The Bayes factor quantifies the evidence provided by the data for one hypothesis versus another. It is the ratio of the marginal likelihoods:
\[ B_{01}(y) = \frac{m_0(y)}{m_1(y)} \]
Interpretation:
B01 <- m0 / m1
B01_fraction <- fractions(B01)
cat("Bayes Factor B₀₁ =", B01)
## Bayes Factor B₀₁ = 0.35
cat("\nBayes Factor as fraction:", B01_fraction)
##
## Bayes Factor as fraction: 0.35
cat("\n\n1/B₀₁ =", 1/B01)
##
##
## 1/B₀₁ = 2.857143
Calculation:
\[ B_{01}(y) = \frac{1/64}{5/112} = \frac{1}{64} \times \frac{112}{5} = \frac{112}{320} = \frac{7}{20} = 0.35 \]
Alternatively:
\[ \frac{1}{B_{01}} = \frac{20}{7} \approx 2.857 \]

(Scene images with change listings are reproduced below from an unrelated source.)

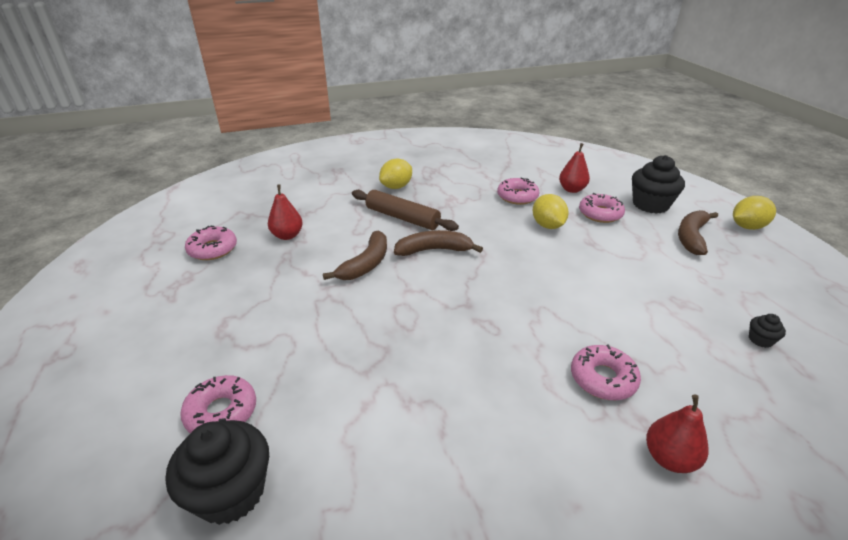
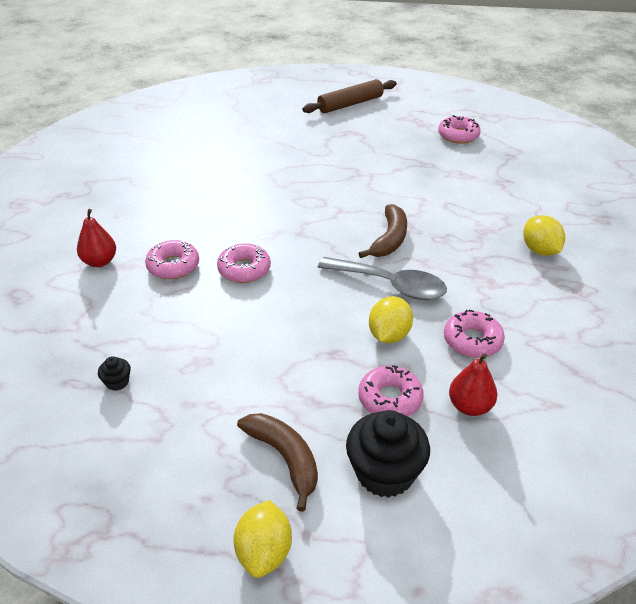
camera: 115 degrees right, 5 degrees up
(221, 412) = (280, 128): pink donut -> pink donut (244, 269)
(231, 492) = (227, 127): black cupcake -> none
(287, 235) = (462, 169): red pear -> none
(366, 264) = (391, 198): brown banana -> none
(402, 218) = (462, 236): brown rolling pin -> brown rolling pin (350, 104)
(494, 237) = (390, 285): none -> grey spoon
(547, 225) = (389, 335): yellow lemon -> yellow lemon turned 75 degrees counterclockwise

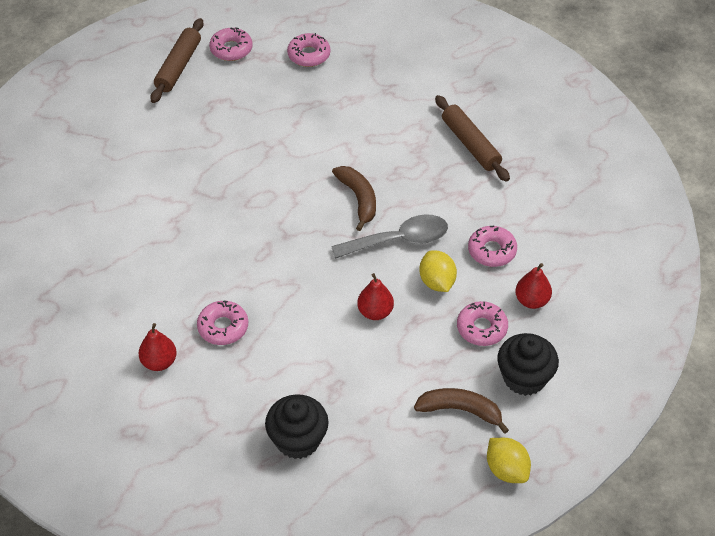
camera: 40 degrees left, 10 degrees up
(117, 382) = (298, 440): black cupcake -> black cupcake, size x2.26
(244, 269) = (281, 295): pink donut -> pink donut (231, 49)
(305, 326) = (375, 312): none -> red pear
(540, 250) = (470, 144): yellow lemon -> brown rolling pin

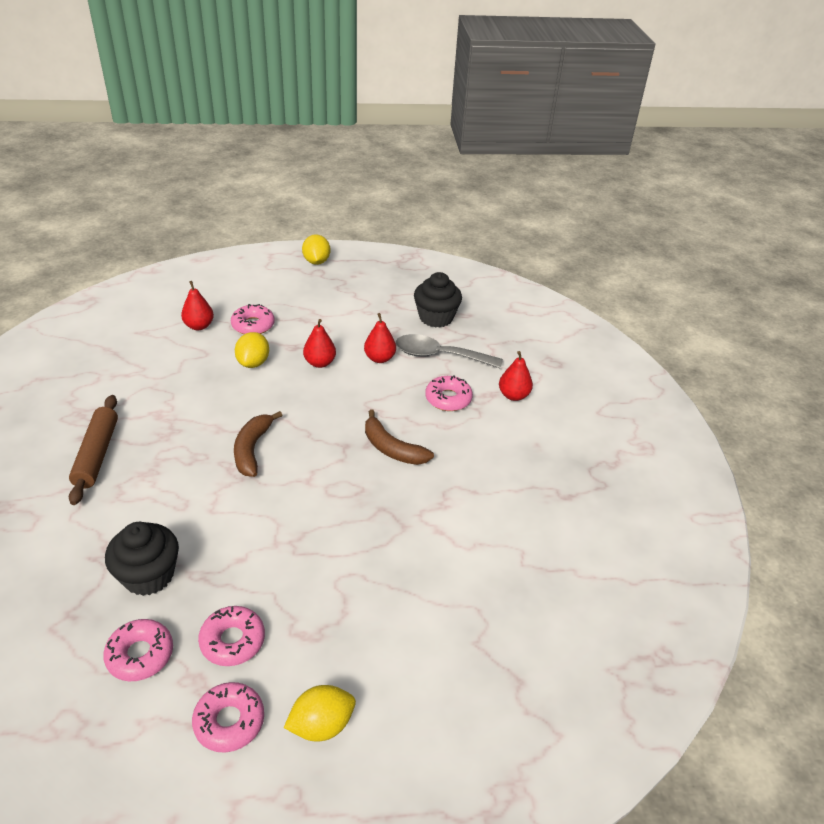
camera: 155 degrees left, 10 degrees down
(178, 67) = (321, 725): brown rolling pin -> yellow lemon
(321, 346) = (379, 358): none -> red pear
(398, 240) = (252, 402): grey spoon -> grey spoon (440, 356)
(460, 410) = (315, 293): brown banana -> brown banana (392, 448)
(492, 251) = (188, 365): pink donut -> pink donut (232, 641)
(524, 378) = (256, 292): black cupcake -> black cupcake (148, 575)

This matches the problem statement: \(B_{01}(y) = 1/2.86\)
Conclusion: Since \(B_{01} = 0.35 < 1\), the data favor \(H_1\) over \(H_0\). Specifically, the data are about 2.86 times more likely under the alternative hypothesis that the subject has discriminatory power than under the null hypothesis of random guessing.